The data that the CTP deals with is extremely messy and heterogeneous. It is produced by 56 jurisdictions, each of which has its own data pipelines and reporting quirks. Our team must stitch together this data to create valuable statistics. This requires in-depth knowledge not only of the data that a state provides, but its dashboards, data definitions, and caveats.
State data is imperfect and sometimes erroneous, so our teams throw themselves at the walls of government opacity day after day, trying to shine a light on each of the metrics we track. States themselves don’t always understand what’s happening and we’re often the very first to point out problems. Officials have told us that the federal government used our data to help the Coronavirus Task Force understand its own data.
As a brand-new endeavor, we had to establish relationships with every state, the federal government, public health officials, and others. We built a star-studded advisory board composed of public health experts, epidemiologists, technologists, and experts on racial inequities. We raised $1.5 million from top foundations (Rockefeller, Robert Woods Johnson, Chan Zuckerberg, Emerson Collective) to support the managers of our volunteers and build out our technical infrastructure. We did it with infrastructural support from The Atlantic, but raised the funds ourselves.
The biggest obstacle is the sheer amount of work required to do what the CTP does. This is thousands of hours of work a week that require precision, knowledge, and dedication. We had to build a culture that would bring people in and keep them coming back, despite the ghastly nature of our work. Our data entry team leads have made the CTP a welcoming place that supports those who do the work.
What can others learn from this project?
CTP is a testament to the power of collaborative journalism. We were able to spin up the project quickly and do urgent work by building a coalition of not just journalists, but academics, data scientists, epidemiologists, technologists, and public health experts. It took shape in the crucible of the U.S. pandemic, but could be applied to beats that require cross-disciplinary expertise.

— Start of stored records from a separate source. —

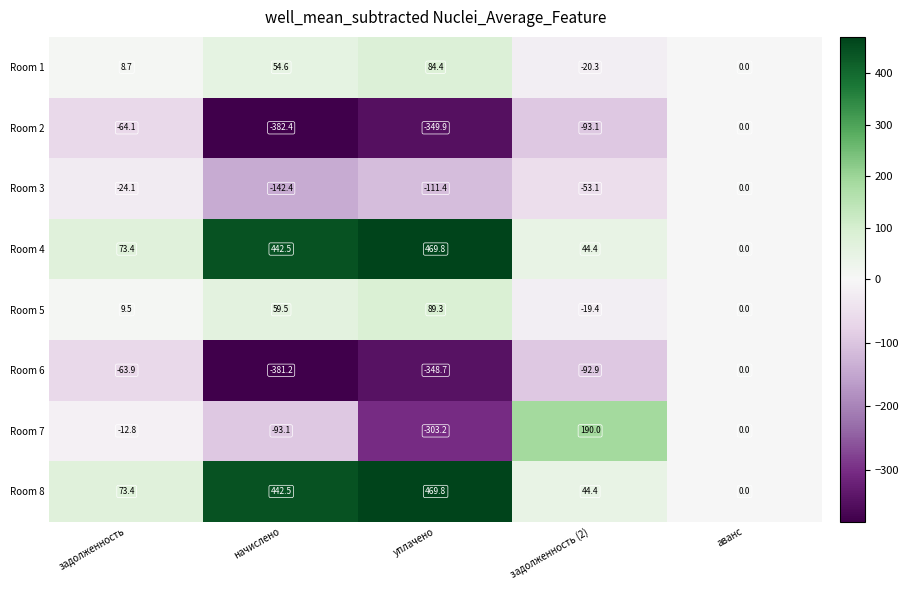

At which label does Room 7 first exceed -12?

задолженность (2)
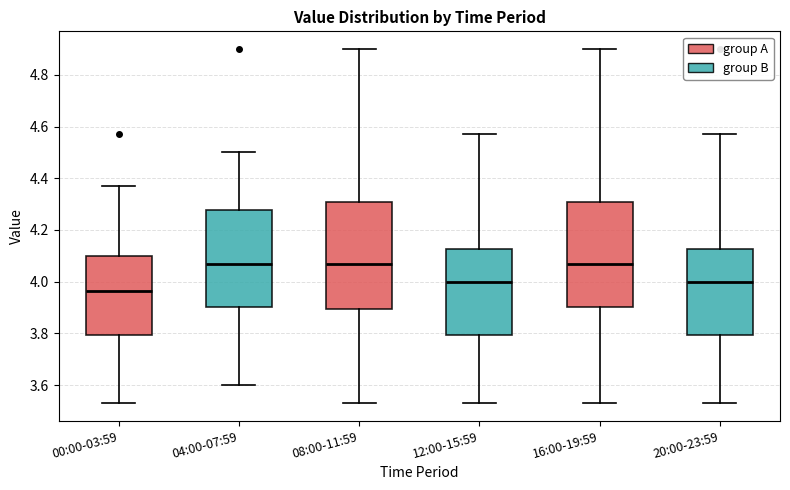

Which box's median line is the lowest?

00:00-03:59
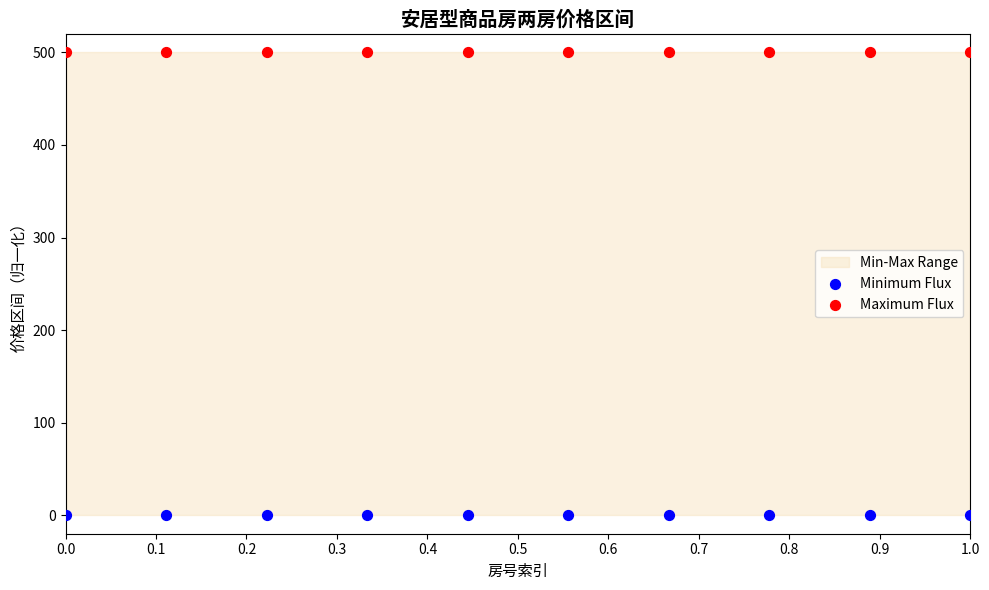

Which series contains the highest Y value?

Maximum Flux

We’ve also shown the ability to work with the public to do journalism. We recruited and trained hundreds of volunteers from all over the country and all walks of life—some of whom had no previous experience with data. We used simple, distributed tools to do this: a Google form, Zoom training sessions, Slack, and Google Sheets. We proved that it’s possible to build an all-remote journalism endeavor from scratch in the midst of a pandemic, creating a culture that kept volunteers engaged.
We’ve built a series of workflows to find, calculate, check, and double-check the data. We plan to share these processes publicly, so that newsrooms that work with messy datasets can learn from our experience.
We also showed just how important it is to analyze how governments are collecting and defining data. Our data quality team and journalists not only worked to come up with definitions and analyses to help the public understand what data is available, but they also held officials accountable for the data they published. The COVID Tracking Project makes all of its data public, along with data definitions, detailed usage guides, and a help desk that’s answered thousands of questions.
Finally, this project is also proof that journalists can do a better job compiling and explaining data than the federal government.